The Fresh Loaf

A Community of Amateur Bakers and Artisan Bread Enthusiasts.

A simple recipe in grams to use with a starter

ilovethedough's picture

A simple recipe in grams to use with a starter

Hi, i am fairly new to this site but i certainly bake enough to post here. I have been experimenting with starters lately, and i got one thats been sitting for a few days. I need a starter recipe in grams for a rustic bread, preferebly using around 200g of flour. If theres any other recipes i could use starter for, feel free to share. I just need something simple and small to hone my skills with starter. thanks guys.

MarieH's picture

If I understand your post, you are looking for a starter recipe. Peter Reinhart's Whole Grain Bread has an easy method to make a starter - Day 1: 28.5 gm whole wheat or rye flour and 56.5 gm pineapple juice.

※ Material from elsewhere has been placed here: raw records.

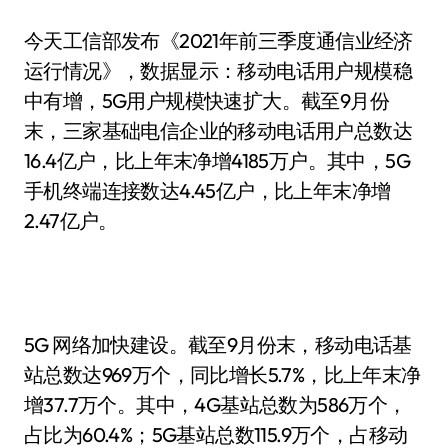
今天工信部发布《2021年前三季度通信业经济
运行情况》，数据显示：移动电话用户规模稳
中有增，5G用户规模快速扩大。截至9月份
末，三家基础电信企业的移动电话用户总数达
16.4亿户，比上年末净增4185万户。其中，5G
手机终端连接数达4.45亿户，比上年末净增
2.47亿户。
5G 网络加快建设。截至9月份末，移动电话基
站总数达969万个，同比增长5.7%，比上年末净
增37.7万个。其中，4G基站总数为586万个，
占比为60.4%；5G基站总数115.9万个，占移动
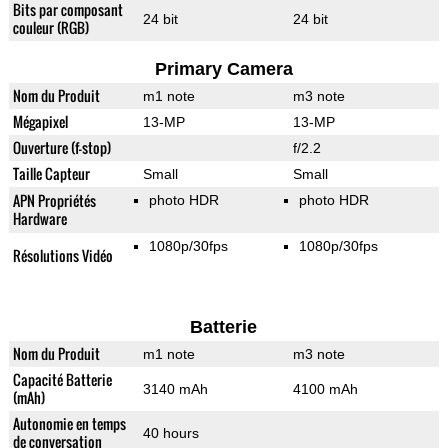
Bits par composant
24 bit
24 bit
couleur (RGB)
Primary Camera
Nom du Produit
m1 note
m3 note
Mégapixel
13-MP
13-MP
Ouverture (f-stop)
f/2.2
Taille Capteur
Small
Small
APN Propriétés
photo HDR
photo HDR
Hardware
1080p/30fps
1080p/30fps
Résolutions Vidéo
Batterie
Nom du Produit
m1 note
m3 note
Capacité Batterie
3140 mAh
4100 mAh
(mAh)
Autonomie en temps
40 hours
de conversation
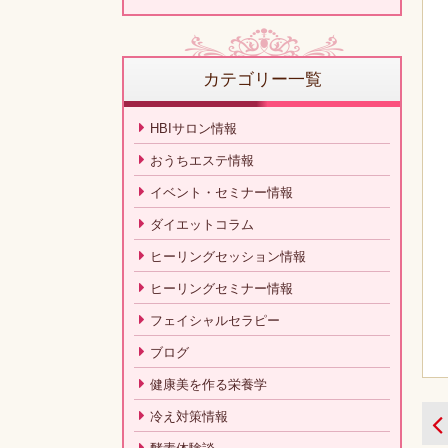
カテゴリー一覧
HBIサロン情報
おうちエステ情報
イベント・セミナー情報
ダイエットコラム
ヒーリングセッション情報
ヒーリングセミナー情報
フェイシャルセラピー
ブログ
健康美を作る栄養学
冷え対策情報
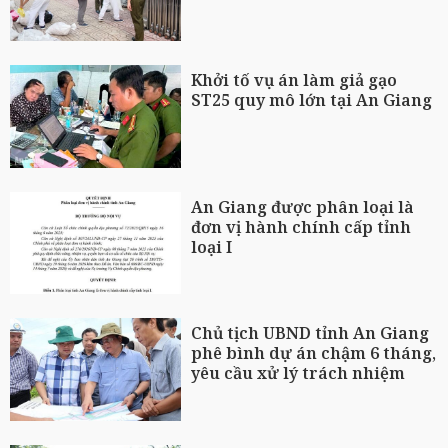
Khởi tố vụ án làm giả gạo
ST25 quy mô lớn tại An Giang
An Giang được phân loại là
đơn vị hành chính cấp tỉnh
loại I
Chủ tịch UBND tỉnh An Giang
phê bình dự án chậm 6 tháng,
yêu cầu xử lý trách nhiệm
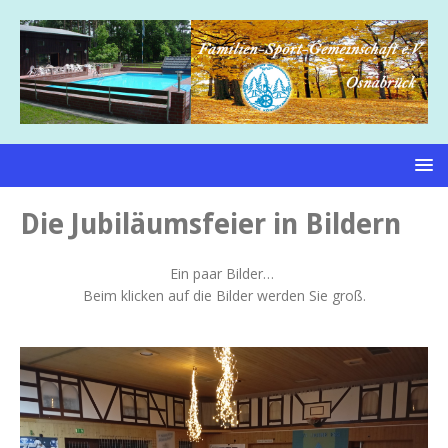
Die Jubiläumsfeier in Bildern
Ein paar Bilder…
Beim klicken auf die Bilder werden Sie groß.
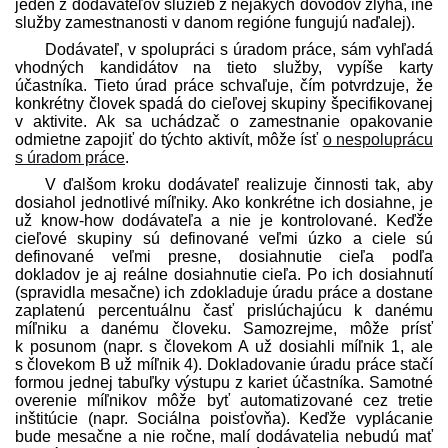
jeden z dodávateľov služieb z nejakých dôvodov zlyhá, iné
služby zamestnanosti v danom regióne fungujú naďalej).
Dodávateľ, v spolupráci s úradom práce, sám vyhľadá
vhodných kandidátov na tieto služby, vypíše karty
účastníka. Tieto úrad práce schvaľuje, čím potvrdzuje, že
konkrétny človek spadá do cieľovej skupiny špecifikovanej
v aktivite. Ak sa uchádzač o zamestnanie opakovanie
odmietne zapojiť do týchto aktivít, môže ísť
o nespoluprácu
s úradom práce
.
V ďalšom kroku dodávateľ realizuje činnosti tak, aby
dosiahol jednotlivé míľniky. Ako konkrétne ich dosiahne, je
už know-how dodávateľa a nie je kontrolované. Keďže
cieľové skupiny sú definované veľmi úzko a ciele sú
definované veľmi presne, dosiahnutie cieľa podľa
dokladov je aj reálne dosiahnutie cieľa. Po ich dosiahnutí
(spravidla mesačne) ich zdokladuje úradu práce a dostane
zaplatenú percentuálnu časť prislúchajúcu k danému
míľniku a danému človeku. Samozrejme, môže prísť
k posunom (napr. s človekom A už dosiahli míľnik 1, ale
s človekom B už míľnik 4). Dokladovanie úradu práce stačí
formou jednej tabuľky výstupu z kariet účastníka. Samotné
overenie míľnikov môže byť automatizované cez tretie
inštitúcie (napr. Sociálna poisťovňa). Keďže vyplácanie
bude mesačne a nie ročne, malí dodávatelia nebudú mať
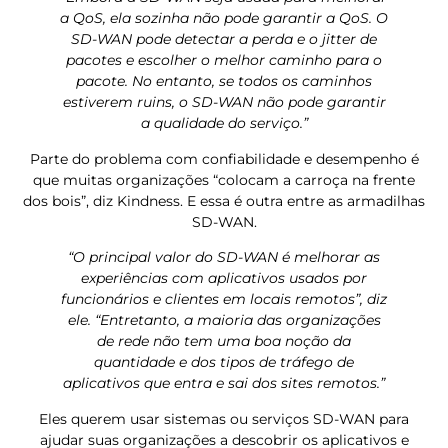
a QoS, ela sozinha não pode garantir a QoS. O
SD-WAN pode detectar a perda e o jitter de
pacotes e escolher o melhor caminho para o
pacote. No entanto, se todos os caminhos
estiverem ruins, o SD-WAN não pode garantir
a qualidade do serviço.”
Parte do problema com confiabilidade e desempenho é
que muitas organizações “colocam a carroça na frente
dos bois”, diz Kindness. E essa é outra entre as armadilhas
SD-WAN.
“O principal valor do SD-WAN é melhorar as
experiências com aplicativos usados ​​por
funcionários e clientes em locais remotos”, diz
ele. “Entretanto, a maioria das organizações
de rede não tem uma boa noção da
quantidade e dos tipos de tráfego de
aplicativos que entra e sai dos sites remotos.”
Eles querem usar sistemas ou serviços SD-WAN para
ajudar suas organizações a descobrir os aplicativos e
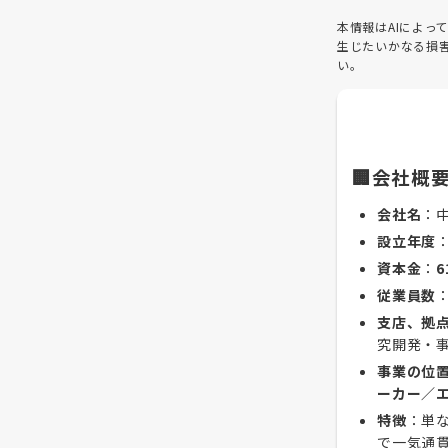
本情報はAIによ
生じたいかなる損
い。
🏢会社概
会社名
：
設立年度
資本金
：
6
従業員数
支店、拠
究開発・
事業の位
ーカー／
特徴
：単
で一気通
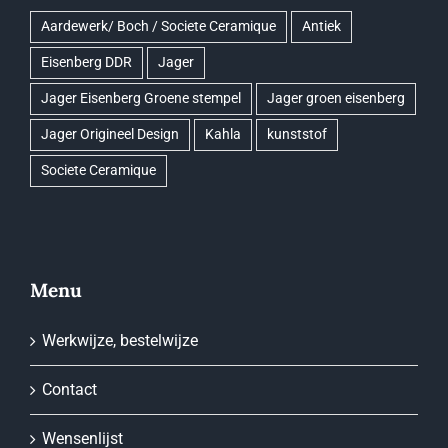
Aardewerk/ Boch / Societe Ceramique
Antiek
Eisenberg DDR
Jager
Jager Eisenberg Groene stempel
Jager groen eisenberg
Jager Origineel Design
Kahla
kunststof
Societe Ceramique
Menu
Werkwijze, bestelwijze
Contact
Wensenlijst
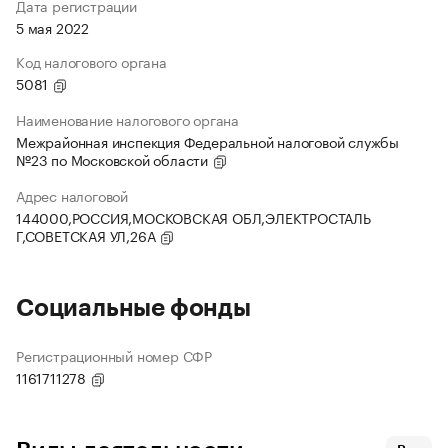
Дата регистрации
5 мая 2022
Код налогового органа
5081
Наименование налогового органа
Межрайонная инспекция Федеральной налоговой службы
№23 по Московской области
Адрес налоговой
144000,РОССИЯ,МОСКОВСКАЯ ОБЛ,ЭЛЕКТРОСТАЛЬ
Г,СОВЕТСКАЯ УЛ,26А
Социальные фонды
Регистрационный номер СФР
1161711278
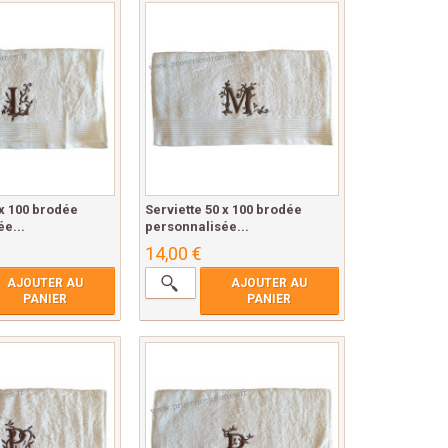
 x 100 brodée
Serviette 50 x 100 brodée
e...
personnalisée...
14,00 €
AJOUTER AU
AJOUTER AU
PANIER
PANIER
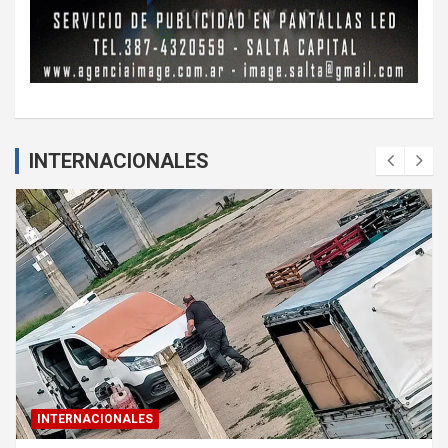
INTERNACIONALES
INTERNACIONALES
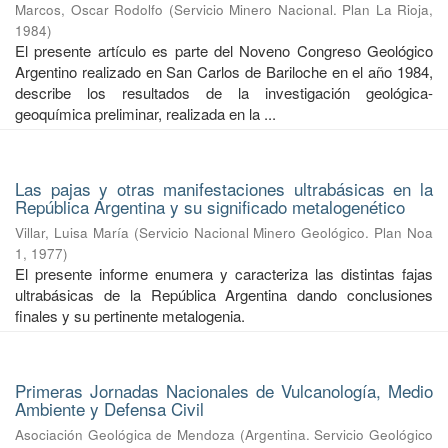
Marcos, Oscar Rodolfo
(
Servicio Minero Nacional. Plan La Rioja
,
1984
)
El presente artículo es parte del Noveno Congreso Geológico
Argentino realizado en San Carlos de Bariloche en el año 1984,
describe los resultados de la investigación geológica-
geoquímica preliminar, realizada en la ...
Las pajas y otras manifestaciones ultrabásicas en la
República Argentina y su significado metalogenético
Villar, Luisa María
(
Servicio Nacional Minero Geológico. Plan Noa
1
,
1977
)
El presente informe enumera y caracteriza las distintas fajas
ultrabásicas de la República Argentina dando conclusiones
finales y su pertinente metalogenia.
Primeras Jornadas Nacionales de Vulcanología, Medio
Ambiente y Defensa Civil
Asociación Geológica de Mendoza
(
Argentina. Servicio Geológico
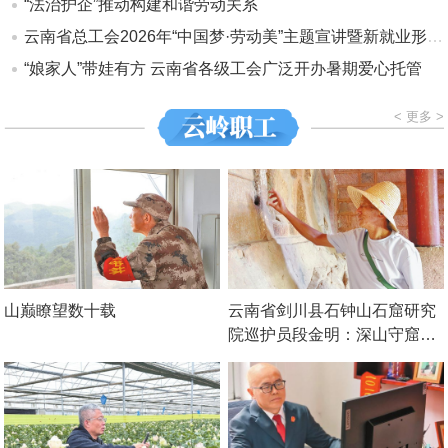
“法治护企”推动构建和谐劳动关系
云南省总工会2026年“中国梦·劳动美”主题宣讲暨新就业形态劳动者集中入会仪式举行
“娘家人”带娃有方 云南省各级工会广泛开办暑期爱心托管
< 更多 >
山巅瞭望数十载
云南省剑川县石钟山石窟研究
院巡护员段金明：深山守窟36
年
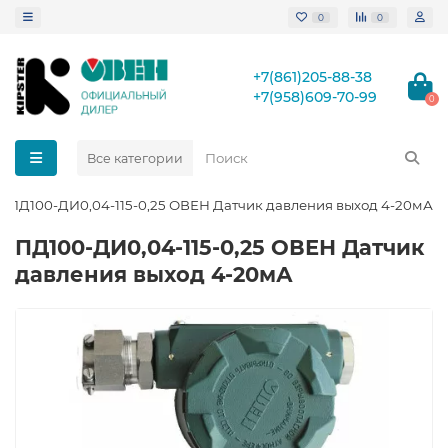
0
0
+7(861)205-88-38
+7(958)609-70-99
0
Все категории
ПД100-ДИ0,04-115-0,25 ОВЕН Датчик давления выход 4-20мА
ПД100-ДИ0,04-115-0,25 ОВЕН Датчик
давления выход 4-20мА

Each day's feeding uses just small amounts of flour and liquid so you are not wasting much.

I won't write out the feeding schedule but check online. The book is certainly worth it's price. It has wonderful lessons to help you understand the chemistry of bread making without being dull or complicated.


mrfrost's picture

Is this a sourdough or yeasted starter(poolish, biga, preferment, etc)? Of course if this is sourdough, you have been feeding it as it sat out "for a few days". Yeasted starters typically only set out for a few hours, 16 max. Longer than that, it is probably not advisable to use.

Have you baked with this starter before? Reads like you have a new, young sourdough starter that likely is not yet ready to raise dough on it's own. If that is the case, and you just can't wait to use it, then you can still probably use part of it as the preferment portion of a yeasted recipe.

Anyway, this site features a "Rustic Bread" which uses a yeasted preferment and yeast in the final dough. It makes 2 large loaves. Looks like you need to make about 1/4 of the recipe for about the size you seem to be looking for. The recipe is in ounces though. Conversion to grams is relatively simple using any type of unit conversion ap that can be found online.

 If needed, I'm sure someone can assist you further with the conversions and also more advice on how you need to proceed, but you will probably need to offer a little more complete information.

Rustic Bread recipe link:

LindyD's picture

Flo Makanai's 1-2-3 formula is simple and can be made as small (or as large) as  you wish. 

Jaydot's picture

Flo's formula is brilliant, and it's the basis for practically every bread I bake.

ilovethedough's picture

yes it is a sourdough, wild yeast. i do feed it everyday with a 1/3 cup water and flour, its only about a cup of starter total. I just need a small and simple recipe as i have limited supplies, only white flour salt and oil at the moment actually. 

that 1 2 3 recipe is genius. 


while im here, ive been using this yeast (for other loaves then sourdough) with limited success.

It doesn't give me the rise that i want. when mixed with sugar it takes a very long time to react. Is this normal? should i even be mixing it with water and sugar before?


Mini Oven's picture
Mini Oven

Looks like instant yeast.  Just dump it into the dry ingredients.  Don't waste any energy testing it unless it smells rancid.